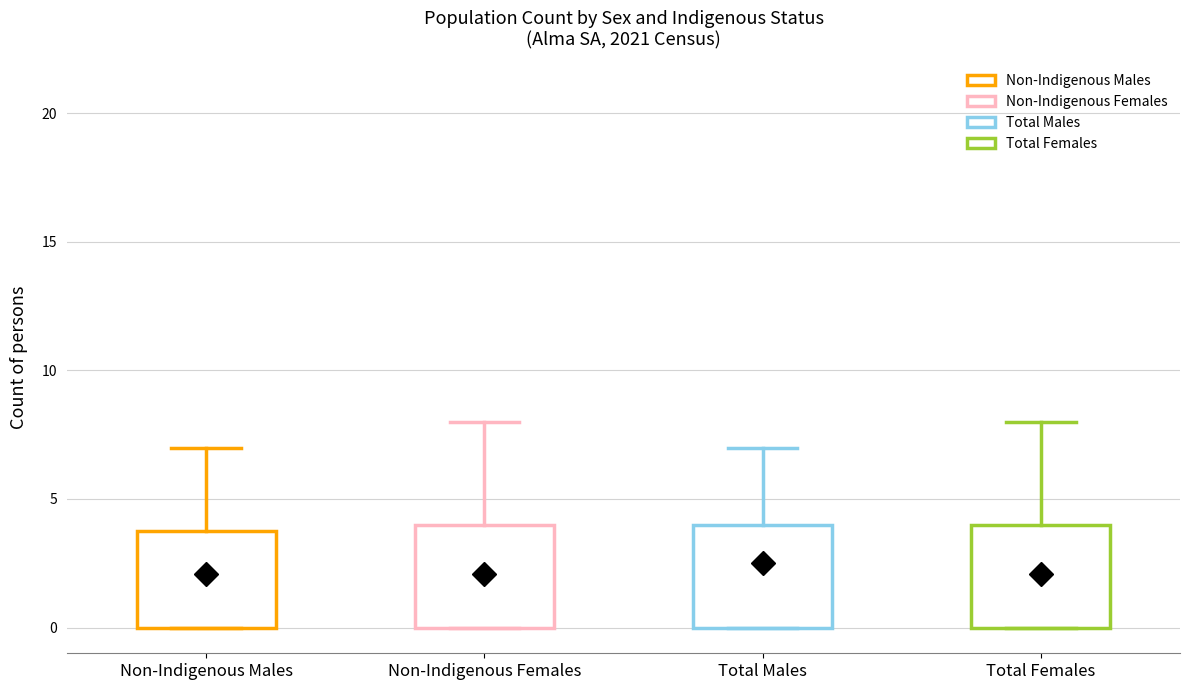

Reading left to right, read every box against the y-axis: the position of its median line, the range the box covers, and the ends of its whiskers. The values are not printed on the chart, so give them approximately, as read against the axis.

Non-Indigenous Males: median 1.5, box 0.0 to 4.0, whiskers 0.0 to 7.0
Non-Indigenous Females: median 0.0 (drawn on the box's lower edge), box 0.0 to 4.0, whiskers 0.0 to 8.0
Total Males: median 1.5, box 0.0 to 4.0, whiskers 0.0 to 7.0
Total Females: median 0.0 (drawn on the box's lower edge), box 0.0 to 4.0, whiskers 0.0 to 8.0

_Work to complete:_
Please return the listing above word for word, leaving out the picture.

_Expected answer:_
Reading left to right, read every box against the y-axis: the position of its median line, the range the box covers, and the ends of its whiskers. The values are not printed on the chart, so give them approximately, as read against the axis.

Non-Indigenous Males: median 1.5, box 0.0 to 4.0, whiskers 0.0 to 7.0
Non-Indigenous Females: median 0.0 (drawn on the box's lower edge), box 0.0 to 4.0, whiskers 0.0 to 8.0
Total Males: median 1.5, box 0.0 to 4.0, whiskers 0.0 to 7.0
Total Females: median 0.0 (drawn on the box's lower edge), box 0.0 to 4.0, whiskers 0.0 to 8.0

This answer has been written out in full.